El agua fresca

Rasvín, un joven erudito, fue en busca de Anmarsuan, un monje que le podía enseñar el arte de la atención. Le indicaron que vivía en la otra orilla del río, y, para no mojarse, podía pagarle al barquero para que lo llevase allí.
El barquero llevó a Rasvín y le indicó el faldeo de la montaña donde podía encontrar al eremita. El joven se presentó ante él y le pidió que le enseñara la práctica de la atención.
El monje le entregó un cántaro para que bajase al río a buscar un poco de agua fresca.
Volvió rápidamente Rasvín con el agua y el monje le preguntó:
—¿Qué sientes?
Él respondió:
—Siento que estoy haciendo algo útil, pero encuentro que es un desperdicio de viaje, pues podría traer el cántaro con más agua.
Anmarsuan le indicó entonces que trajese el cántaro lleno, y una vez que lo hizo volvió a preguntarle:
—¿Qué sientes ahora?
—Me siento agradecido que me des la oportunidad de servirte, aunque preferiría que me enseñaras acerca de la atención.
El monje se acercó a la jarra, olió el agua y le dijo:
—Esta no es agua fresca. Bótala, no sirve, y trae el cántaro lleno con agua fresca.
Rasvín bajó al río y volvió a subir con el agua. Éste la olió nuevamente y le dijo:
—Vuelve a cambiar el agua.
Así estuvo el joven todo el día, sube y baja con el jarrón de agua, hasta que al atardecer, ya muerto de cansancio, se detuvo a medio camino; dejó el cántaro en el suelo y, con la respiración galopante, observó los cambiantes colores de las montañas mientras se ocultaba el sol.

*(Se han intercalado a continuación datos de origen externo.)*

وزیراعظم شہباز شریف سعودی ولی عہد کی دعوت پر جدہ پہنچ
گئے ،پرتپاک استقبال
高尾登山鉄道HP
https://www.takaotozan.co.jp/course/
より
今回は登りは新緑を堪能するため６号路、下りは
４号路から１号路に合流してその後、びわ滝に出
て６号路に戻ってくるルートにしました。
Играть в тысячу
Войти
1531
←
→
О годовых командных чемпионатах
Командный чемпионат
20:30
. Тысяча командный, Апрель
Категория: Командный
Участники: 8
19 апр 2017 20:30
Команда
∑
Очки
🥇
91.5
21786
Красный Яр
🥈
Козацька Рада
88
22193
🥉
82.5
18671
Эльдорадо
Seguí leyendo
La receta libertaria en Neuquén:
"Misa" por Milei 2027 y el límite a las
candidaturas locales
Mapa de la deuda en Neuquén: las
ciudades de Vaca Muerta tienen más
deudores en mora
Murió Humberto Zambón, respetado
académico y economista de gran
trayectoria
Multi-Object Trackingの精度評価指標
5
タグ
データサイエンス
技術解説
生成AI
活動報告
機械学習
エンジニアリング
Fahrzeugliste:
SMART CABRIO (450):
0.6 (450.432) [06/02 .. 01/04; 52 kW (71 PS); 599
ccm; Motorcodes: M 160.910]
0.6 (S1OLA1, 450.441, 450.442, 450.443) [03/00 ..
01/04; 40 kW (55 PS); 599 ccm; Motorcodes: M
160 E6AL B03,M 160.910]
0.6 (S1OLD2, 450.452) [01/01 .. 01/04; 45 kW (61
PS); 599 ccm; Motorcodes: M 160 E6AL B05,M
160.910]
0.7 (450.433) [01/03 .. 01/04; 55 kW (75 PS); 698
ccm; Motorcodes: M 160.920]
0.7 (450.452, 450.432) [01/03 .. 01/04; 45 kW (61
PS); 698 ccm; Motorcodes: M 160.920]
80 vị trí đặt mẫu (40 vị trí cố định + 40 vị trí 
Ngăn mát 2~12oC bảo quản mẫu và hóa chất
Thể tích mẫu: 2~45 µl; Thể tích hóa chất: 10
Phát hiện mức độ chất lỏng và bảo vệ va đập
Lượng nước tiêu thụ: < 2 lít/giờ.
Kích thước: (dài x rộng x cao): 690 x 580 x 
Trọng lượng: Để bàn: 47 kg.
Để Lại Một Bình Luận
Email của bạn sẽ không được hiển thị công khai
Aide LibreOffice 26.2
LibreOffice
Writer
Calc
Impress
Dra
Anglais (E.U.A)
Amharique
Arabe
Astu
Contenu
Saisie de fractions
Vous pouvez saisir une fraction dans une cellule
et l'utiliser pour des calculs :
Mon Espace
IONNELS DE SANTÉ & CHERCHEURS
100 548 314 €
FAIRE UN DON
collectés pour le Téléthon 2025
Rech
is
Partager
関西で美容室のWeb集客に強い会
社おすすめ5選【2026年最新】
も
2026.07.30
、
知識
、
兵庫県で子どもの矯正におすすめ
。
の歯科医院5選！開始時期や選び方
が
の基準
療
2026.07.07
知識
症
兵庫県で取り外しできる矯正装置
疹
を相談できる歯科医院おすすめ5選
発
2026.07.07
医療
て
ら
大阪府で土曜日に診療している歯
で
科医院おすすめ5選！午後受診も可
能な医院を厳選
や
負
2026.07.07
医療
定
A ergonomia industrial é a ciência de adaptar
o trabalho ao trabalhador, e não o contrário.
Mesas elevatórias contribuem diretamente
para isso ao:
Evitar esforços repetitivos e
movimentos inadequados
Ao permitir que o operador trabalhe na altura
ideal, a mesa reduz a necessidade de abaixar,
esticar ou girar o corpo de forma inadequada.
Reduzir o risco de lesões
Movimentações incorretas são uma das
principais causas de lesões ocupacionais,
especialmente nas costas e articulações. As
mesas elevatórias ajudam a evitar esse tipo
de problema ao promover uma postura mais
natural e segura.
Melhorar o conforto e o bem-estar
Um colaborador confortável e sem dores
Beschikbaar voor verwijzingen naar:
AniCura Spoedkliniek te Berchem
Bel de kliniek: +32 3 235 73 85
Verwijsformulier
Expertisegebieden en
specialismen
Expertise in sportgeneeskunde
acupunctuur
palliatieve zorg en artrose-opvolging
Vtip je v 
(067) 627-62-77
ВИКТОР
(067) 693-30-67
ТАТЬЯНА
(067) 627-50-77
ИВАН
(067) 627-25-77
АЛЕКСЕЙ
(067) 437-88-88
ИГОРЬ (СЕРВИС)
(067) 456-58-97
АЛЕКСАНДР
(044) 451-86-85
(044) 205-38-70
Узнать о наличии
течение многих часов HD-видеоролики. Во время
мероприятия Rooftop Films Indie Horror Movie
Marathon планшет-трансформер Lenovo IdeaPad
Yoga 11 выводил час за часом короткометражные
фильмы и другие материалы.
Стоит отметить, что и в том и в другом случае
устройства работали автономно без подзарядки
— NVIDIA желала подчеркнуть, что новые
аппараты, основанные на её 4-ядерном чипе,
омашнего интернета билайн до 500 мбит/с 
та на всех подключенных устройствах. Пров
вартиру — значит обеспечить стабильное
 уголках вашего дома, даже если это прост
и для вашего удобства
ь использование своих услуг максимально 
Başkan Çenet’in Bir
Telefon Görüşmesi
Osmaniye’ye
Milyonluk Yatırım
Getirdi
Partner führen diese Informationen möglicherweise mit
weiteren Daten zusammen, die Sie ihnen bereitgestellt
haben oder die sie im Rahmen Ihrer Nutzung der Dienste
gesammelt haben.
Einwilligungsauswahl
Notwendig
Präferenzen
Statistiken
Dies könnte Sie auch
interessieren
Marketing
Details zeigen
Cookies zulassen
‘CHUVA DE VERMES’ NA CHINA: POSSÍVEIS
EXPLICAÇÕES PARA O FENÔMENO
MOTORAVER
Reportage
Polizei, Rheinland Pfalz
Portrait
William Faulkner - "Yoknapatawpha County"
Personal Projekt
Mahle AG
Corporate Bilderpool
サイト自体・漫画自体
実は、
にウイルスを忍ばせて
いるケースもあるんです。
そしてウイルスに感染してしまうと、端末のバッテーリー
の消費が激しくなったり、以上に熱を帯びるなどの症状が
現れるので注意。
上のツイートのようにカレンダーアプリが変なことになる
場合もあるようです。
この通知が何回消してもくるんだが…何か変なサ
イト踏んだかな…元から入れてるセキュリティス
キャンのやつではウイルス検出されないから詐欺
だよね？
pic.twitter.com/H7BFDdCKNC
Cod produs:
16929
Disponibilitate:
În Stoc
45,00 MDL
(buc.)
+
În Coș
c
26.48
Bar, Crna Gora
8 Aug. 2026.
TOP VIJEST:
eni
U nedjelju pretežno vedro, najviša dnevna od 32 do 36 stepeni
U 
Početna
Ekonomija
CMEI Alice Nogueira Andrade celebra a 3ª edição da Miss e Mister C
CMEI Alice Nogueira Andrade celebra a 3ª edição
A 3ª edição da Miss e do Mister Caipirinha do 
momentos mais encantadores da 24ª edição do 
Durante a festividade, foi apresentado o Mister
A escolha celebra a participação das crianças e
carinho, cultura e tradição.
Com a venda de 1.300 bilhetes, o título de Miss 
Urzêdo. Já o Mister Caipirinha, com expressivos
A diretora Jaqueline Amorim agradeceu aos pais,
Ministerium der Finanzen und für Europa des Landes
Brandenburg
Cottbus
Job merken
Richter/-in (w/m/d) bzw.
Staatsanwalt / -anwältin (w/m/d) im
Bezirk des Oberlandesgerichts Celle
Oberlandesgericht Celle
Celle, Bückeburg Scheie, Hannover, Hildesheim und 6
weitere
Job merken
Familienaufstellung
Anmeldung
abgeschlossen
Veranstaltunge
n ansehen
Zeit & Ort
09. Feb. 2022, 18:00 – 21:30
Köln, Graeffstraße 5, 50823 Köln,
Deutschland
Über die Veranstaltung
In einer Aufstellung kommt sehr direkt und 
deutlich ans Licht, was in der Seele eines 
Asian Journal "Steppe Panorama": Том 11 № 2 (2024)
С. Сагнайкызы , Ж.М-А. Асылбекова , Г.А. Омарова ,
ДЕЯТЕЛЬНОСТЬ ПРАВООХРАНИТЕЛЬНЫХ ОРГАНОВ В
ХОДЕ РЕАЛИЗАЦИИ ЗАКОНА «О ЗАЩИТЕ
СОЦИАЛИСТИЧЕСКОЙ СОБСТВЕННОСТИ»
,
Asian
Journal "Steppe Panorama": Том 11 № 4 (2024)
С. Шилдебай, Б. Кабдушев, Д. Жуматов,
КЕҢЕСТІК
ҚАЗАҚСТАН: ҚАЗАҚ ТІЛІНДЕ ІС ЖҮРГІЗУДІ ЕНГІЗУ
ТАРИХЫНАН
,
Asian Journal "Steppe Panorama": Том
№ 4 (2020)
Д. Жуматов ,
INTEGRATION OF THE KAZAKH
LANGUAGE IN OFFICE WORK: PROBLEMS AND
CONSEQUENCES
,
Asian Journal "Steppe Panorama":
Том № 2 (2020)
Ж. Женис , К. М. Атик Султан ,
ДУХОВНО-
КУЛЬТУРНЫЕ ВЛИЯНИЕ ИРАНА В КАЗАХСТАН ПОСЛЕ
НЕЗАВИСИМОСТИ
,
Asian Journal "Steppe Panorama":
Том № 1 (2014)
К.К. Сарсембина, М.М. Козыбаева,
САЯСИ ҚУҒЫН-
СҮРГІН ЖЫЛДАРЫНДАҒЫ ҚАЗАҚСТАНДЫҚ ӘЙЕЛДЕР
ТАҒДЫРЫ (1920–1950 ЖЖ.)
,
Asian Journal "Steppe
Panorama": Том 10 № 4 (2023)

El corazón le latía tan fuerte como si tuviese un toro acorralado. El sudor le corría por el cuerpo y le daba picazón en lugares que ni sabía que existieran.
El monje llegó a su lado y le dijo:
—Prueba el agua.
El joven levantó la jarra, probó un poco de agua en sus labios, y luego tomó un gran sorbo. Se quedó un momento inmóvil con el jarrón en las manos, y en seguida lo elevó por sobre su cabeza y, de un sola vez, derramó todo su contenido encima del cuerpo.
El monje sonrió y volvió a decir:
—Prueba el agua.
Rasvín sonrió también y bajó lentamente mientras se quitaba la ropa. Se metió al río sintiendo cómo sus pies, apoyados en la resbalosa grava, sostenían su peso, a la vez que el viento refrescaba su espalda mojada. Introdujo sus brazos, hombros y cabeza en el agua mientras sentía que la corriente del río atravesaba su cuerpo y deshacía el cántaro de su mente. Era la primera vez que le prestaba verdadera atención a su cuerpo y a su entorno.
Sacó la cabeza del agua, observó que el cielo estaba tomando un resplandeciente color anaranjado, y que unas aves volaban a ras del río en busca de los insectos que comenzaban sus salidas nocturnas.
Hacia la orilla, vio al monje, subiendo la ladera con el cántaro lleno de agua fresca.